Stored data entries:
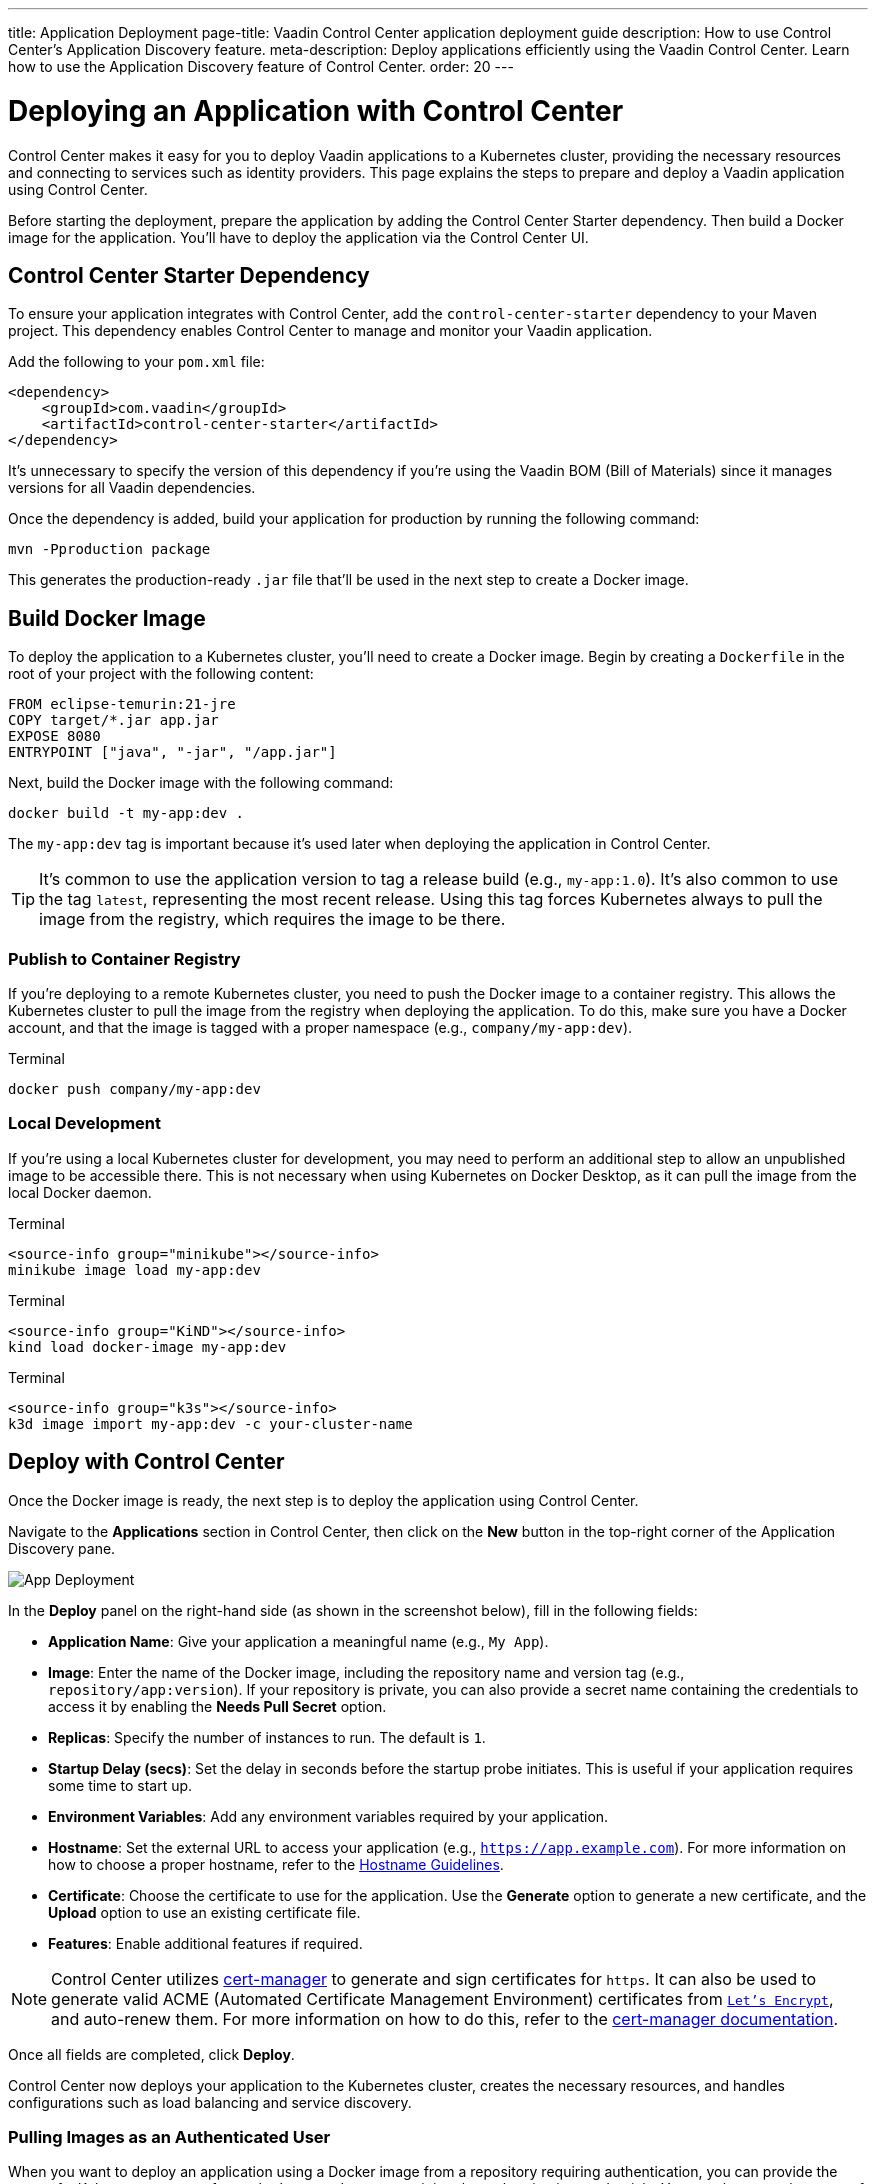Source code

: ---
title: Application Deployment
page-title: Vaadin Control Center application deployment guide
description: How to use Control Center's Application Discovery feature.
meta-description: Deploy applications efficiently using the Vaadin Control Center. Learn how to use the Application Discovery feature of Control Center.
order: 20
---


= Deploying an Application with Control Center

Control Center makes it easy for you to deploy Vaadin applications to a Kubernetes cluster, providing the necessary resources and connecting to services such as identity providers. This page explains the steps to prepare and deploy a Vaadin application using Control Center.

Before starting the deployment, prepare the application by adding the Control Center Starter dependency. Then build a Docker image for the application. You'll have to deploy the application via the Control Center UI.


== Control Center Starter Dependency

To ensure your application integrates with Control Center, add the `control-center-starter` dependency to your Maven project. This dependency enables Control Center to manage and monitor your Vaadin application.

Add the following to your [filename]`pom.xml` file:

[source,xml]
----
<dependency>
    <groupId>com.vaadin</groupId>
    <artifactId>control-center-starter</artifactId>
</dependency>
----

It's unnecessary to specify the version of this dependency if you're using the Vaadin BOM (Bill of Materials) since it manages versions for all Vaadin dependencies.

Once the dependency is added, build your application for production by running the following command:

[source,shell]
----
mvn -Pproduction package
----

This generates the production-ready `.jar` file that'll be used in the next step to create a Docker image.


== Build Docker Image

To deploy the application to a Kubernetes cluster, you'll need to create a Docker image. Begin by creating a `Dockerfile` in the root of your project with the following content:

[source,docker]
----
FROM eclipse-temurin:21-jre
COPY target/*.jar app.jar
EXPOSE 8080
ENTRYPOINT ["java", "-jar", "/app.jar"]
----

Next, build the Docker image with the following command:

[source,shell]
----
docker build -t my-app:dev .
----

The `my-app:dev` tag is important because it's used later when deploying the application in Control Center.

[TIP]
It's common to use the application version to tag a release build (e.g., `my-app:1.0`). It's also common to use the tag `latest`, representing the most recent release. Using this tag forces Kubernetes always to pull the image from the registry, which requires the image to be there.

=== Publish to Container Registry

If you're deploying to a remote Kubernetes cluster, you need to push the Docker image to a container registry. This allows the Kubernetes cluster to pull the image from the registry when deploying the application. To do this, make sure you have a Docker account, and that the image is tagged with a proper namespace (e.g., `company/my-app:dev`).

.Terminal
[source,bash]
----
docker push company/my-app:dev
----

=== Local Development

If you're using a local Kubernetes cluster for development, you may need to perform an additional step to allow an unpublished image to be accessible there. This is not necessary when using Kubernetes on Docker Desktop, as it can pull the image from the local Docker daemon.

[.example]
--

.Terminal
[source,bash]
----
<source-info group="minikube"></source-info>
minikube image load my-app:dev
----

.Terminal
[source,bash]
----
<source-info group="KiND"></source-info>
kind load docker-image my-app:dev
----

.Terminal
[source,bash]
----
<source-info group="k3s"></source-info>
k3d image import my-app:dev -c your-cluster-name
----
--


== Deploy with Control Center

Once the Docker image is ready, the next step is to deploy the application using Control Center.

Navigate to the [guibutton]*Applications* section in Control Center, then click on the [guibutton]*New* button in the top-right corner of the Application Discovery pane.

[.device]
image::images/app-deploy.png[App Deployment]

In the [guibutton]*Deploy* panel on the right-hand side (as shown in the screenshot below), fill in the following fields:

- *Application Name*: Give your application a meaningful name (e.g., `My App`).
- *Image*: Enter the name of the Docker image, including the repository name and version tag (e.g., `repository/app:version`). If your repository is private, you can also provide a secret name containing the credentials to access it by enabling the [guilabel]*Needs Pull Secret* option.
- *Replicas*: Specify the number of instances to run. The default is `1`.
- *Startup Delay (secs)*: Set the delay in seconds before the startup probe initiates. This is useful if your application requires some time to start up.
- *Environment Variables*: Add any environment variables required by your application.
- *Hostname*: Set the external URL to access your application (e.g., `https://app.example.com`). For more information on how to choose a proper hostname, refer to the <<hostname-guidelines#, Hostname Guidelines>>.
- *Certificate*: Choose the certificate to use for the application. Use the [guilabel]*Generate* option to generate a new certificate, and the [guilabel]*Upload* option to use an existing certificate file.
- *Features*: Enable additional features if required.

[NOTE]
====
Control Center utilizes https://cert-manager.io/[cert-manager] to generate and sign certificates for `https`. It can also be used to generate valid ACME (Automated Certificate Management Environment) certificates from https://letsencrypt.org/[`Let's Encrypt`], and auto-renew them. For more information on how to do this, refer to the https://cert-manager.io/docs/configuration/acme/[cert-manager documentation].
====

Once all fields are completed, click [guibutton]*Deploy*.

Control Center now deploys your application to the Kubernetes cluster, creates the necessary resources, and handles configurations such as load balancing and service discovery.

=== Pulling Images as an Authenticated User

When you want to deploy an application using a Docker image from a repository requiring authentication, you can provide the name of a Kubernetes secret of type `docker-registry` containing the authentication credentials.
You can then type the name of this secret in the *Image Pull Secret* field shown by enabling the [guilabel]*Needs Pull Secret* option in the "Deploy Application" screen.

To create such a secret in a namespace called `control-center`, with the name `my-docker-credentials`, to login to the official docker repository, run:

[source,shell]
----
kubectl -n control-center create secret docker-registry my-docker-credentials \
--docker-server='https://docker.io' \
--docker-username=example@vaadin.com \
--docker-password=example_password \
--docker-email=example@vaadin.com
----

When you need to change credentials, delete the secret and create a new one:

[source,shell]
----
kubectl -n control-center delete secret my-docker-credentials
----

NOTE: Docker https://www.docker.com/blog/revisiting-docker-hub-policies-prioritizing-developer-experience/[announced] back in February 21st, 2025 that starting from April 1st of the same year, unauthenticated users would be limited to 10 pulls per hour.
The pull rate for free authenticated users is 100 pulls per hour.
Paid authenticated users have unlimited pulls per hour.

=== Environment Variables

Environment variables and their values can be set to applications deployed with Control Center.
These variables can be managed by clicking the [guibutton]*Environment Variables* button.
This opens a dialog to add, edit, or remove environment variables.
Some environment variables are considered essential and cannot be modified or removed.
Making any changes to environment variables triggers a re-deploy to make the new values available.

== Accessing Application

Once the deployment is complete, your application can be accessed using the hostname you specified during deployment. For example, if you deployed to a cloud environment you'd use something like, `https://app.example.com`. If you're working in a local environment, you'd use `http://app.local`, instead.

You can now interact with the application in the browser, and it's fully connected to the services and resources provisioned by Control Center.


== Next Steps

After successfully deploying your application, you can manage it through the Control Center dashboard. Use the [guibutton]*Application Selector* to choose your application from the available applications.

[.device]
image::images/app-selector.png[Application Selector]

Once selected, you can explore the following management options:

- *Identity Management*: Create users, configure groups and roles, and integration with identity providers.
- *Localization*: Upload and manage translations for different languages, enabling a localized experience for your users.

Explore the Control Center's features to further customize and optimize your application in the cluster.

**Problem details**: Reproduce every record above word for word. Leave the pictures out.

**Response area**:
Source code

: ---
title: Application Deployment
page-title: Vaadin Control Center application deployment guide
description: How to use Control Center's Application Discovery feature.
meta-description: Deploy applications efficiently using the Vaadin Control Center. Learn how to use the Application Discovery feature of Control Center.
order: 20
---


= Deploying an Application with Control Center

Control Center makes it easy for you to deploy Vaadin applications to a Kubernetes cluster, providing the necessary resources and connecting to services such as identity providers. This page explains the steps to prepare and deploy a Vaadin application using Control Center.

Before starting the deployment, prepare the application by adding the Control Center Starter dependency. Then build a Docker image for the application. You'll have to deploy the application via the Control Center UI.


== Control Center Starter Dependency

To ensure your application integrates with Control Center, add the `control-center-starter` dependency to your Maven project. This dependency enables Control Center to manage and monitor your Vaadin application.

Add the following to your [filename]`pom.xml` file:

[source,xml]
----
<dependency>
    <groupId>com.vaadin</groupId>
    <artifactId>control-center-starter</artifactId>
</dependency>
----

It's unnecessary to specify the version of this dependency if you're using the Vaadin BOM (Bill of Materials) since it manages versions for all Vaadin dependencies.

Once the dependency is added, build your application for production by running the following command:

[source,shell]
----
mvn -Pproduction package
----

This generates the production-ready `.jar` file that'll be used in the next step to create a Docker image.


== Build Docker Image

To deploy the application to a Kubernetes cluster, you'll need to create a Docker image. Begin by creating a `Dockerfile` in the root of your project with the following content:

[source,docker]
----
FROM eclipse-temurin:21-jre
COPY target/*.jar app.jar
EXPOSE 8080
ENTRYPOINT ["java", "-jar", "/app.jar"]
----

Next, build the Docker image with the following command:

[source,shell]
----
docker build -t my-app:dev .
----

The `my-app:dev` tag is important because it's used later when deploying the application in Control Center.

[TIP]
It's common to use the application version to tag a release build (e.g., `my-app:1.0`). It's also common to use the tag `latest`, representing the most recent release. Using this tag forces Kubernetes always to pull the image from the registry, which requires the image to be there.

=== Publish to Container Registry

If you're deploying to a remote Kubernetes cluster, you need to push the Docker image to a container registry. This allows the Kubernetes cluster to pull the image from the registry when deploying the application. To do this, make sure you have a Docker account, and that the image is tagged with a proper namespace (e.g., `company/my-app:dev`).

.Terminal
[source,bash]
----
docker push company/my-app:dev
----

=== Local Development

If you're using a local Kubernetes cluster for development, you may need to perform an additional step to allow an unpublished image to be accessible there. This is not necessary when using Kubernetes on Docker Desktop, as it can pull the image from the local Docker daemon.

[.example]
--

.Terminal
[source,bash]
----
<source-info group="minikube"></source-info>
minikube image load my-app:dev
----

.Terminal
[source,bash]
----
<source-info group="KiND"></source-info>
kind load docker-image my-app:dev
----

.Terminal
[source,bash]
----
<source-info group="k3s"></source-info>
k3d image import my-app:dev -c your-cluster-name
----
--


== Deploy with Control Center

Once the Docker image is ready, the next step is to deploy the application using Control Center.

Navigate to the [guibutton]*Applications* section in Control Center, then click on the [guibutton]*New* button in the top-right corner of the Application Discovery pane.

[.device]
image::images/app-deploy.png[App Deployment]

In the [guibutton]*Deploy* panel on the right-hand side (as shown in the screenshot below), fill in the following fields:

- *Application Name*: Give your application a meaningful name (e.g., `My App`).
- *Image*: Enter the name of the Docker image, including the repository name and version tag (e.g., `repository/app:version`). If your repository is private, you can also provide a secret name containing the credentials to access it by enabling the [guilabel]*Needs Pull Secret* option.
- *Replicas*: Specify the number of instances to run. The default is `1`.
- *Startup Delay (secs)*: Set the delay in seconds before the startup probe initiates. This is useful if your application requires some time to start up.
- *Environment Variables*: Add any environment variables required by your application.
- *Hostname*: Set the external URL to access your application (e.g., `https://app.example.com`). For more information on how to choose a proper hostname, refer to the <<hostname-guidelines#, Hostname Guidelines>>.
- *Certificate*: Choose the certificate to use for the application. Use the [guilabel]*Generate* option to generate a new certificate, and the [guilabel]*Upload* option to use an existing certificate file.
- *Features*: Enable additional features if required.

[NOTE]
====
Control Center utilizes https://cert-manager.io/[cert-manager] to generate and sign certificates for `https`. It can also be used to generate valid ACME (Automated Certificate Management Environment) certificates from https://letsencrypt.org/[`Let's Encrypt`], and auto-renew them. For more information on how to do this, refer to the https://cert-manager.io/docs/configuration/acme/[cert-manager documentation].
====

Once all fields are completed, click [guibutton]*Deploy*.

Control Center now deploys your application to the Kubernetes cluster, creates the necessary resources, and handles configurations such as load balancing and service discovery.

=== Pulling Images as an Authenticated User

When you want to deploy an application using a Docker image from a repository requiring authentication, you can provide the name of a Kubernetes secret of type `docker-registry` containing the authentication credentials.
You can then type the name of this secret in the *Image Pull Secret* field shown by enabling the [guilabel]*Needs Pull Secret* option in the "Deploy Application" screen.

To create such a secret in a namespace called `control-center`, with the name `my-docker-credentials`, to login to the official docker repository, run:

[source,shell]
----
kubectl -n control-center create secret docker-registry my-docker-credentials \
--docker-server='https://docker.io' \
--docker-username=example@vaadin.com \
--docker-password=example_password \
--docker-email=example@vaadin.com
----

When you need to change credentials, delete the secret and create a new one:

[source,shell]
----
kubectl -n control-center delete secret my-docker-credentials
----

NOTE: Docker https://www.docker.com/blog/revisiting-docker-hub-policies-prioritizing-developer-experience/[announced] back in February 21st, 2025 that starting from April 1st of the same year, unauthenticated users would be limited to 10 pulls per hour.
The pull rate for free authenticated users is 100 pulls per hour.
Paid authenticated users have unlimited pulls per hour.

=== Environment Variables

Environment variables and their values can be set to applications deployed with Control Center.
These variables can be managed by clicking the [guibutton]*Environment Variables* button.
This opens a dialog to add, edit, or remove environment variables.
Some environment variables are considered essential and cannot be modified or removed.
Making any changes to environment variables triggers a re-deploy to make the new values available.

== Accessing Application

Once the deployment is complete, your application can be accessed using the hostname you specified during deployment. For example, if you deployed to a cloud environment you'd use something like, `https://app.example.com`. If you're working in a local environment, you'd use `http://app.local`, instead.

You can now interact with the application in the browser, and it's fully connected to the services and resources provisioned by Control Center.


== Next Steps

After successfully deploying your application, you can manage it through the Control Center dashboard. Use the [guibutton]*Application Selector* to choose your application from the available applications.

[.device]
image::images/app-selector.png[Application Selector]

Once selected, you can explore the following management options:

- *Identity Management*: Create users, configure groups and roles, and integration with identity providers.
- *Localization*: Upload and manage translations for different languages, enabling a localized experience for your users.

Explore the Control Center's features to further customize and optimize your application in the cluster.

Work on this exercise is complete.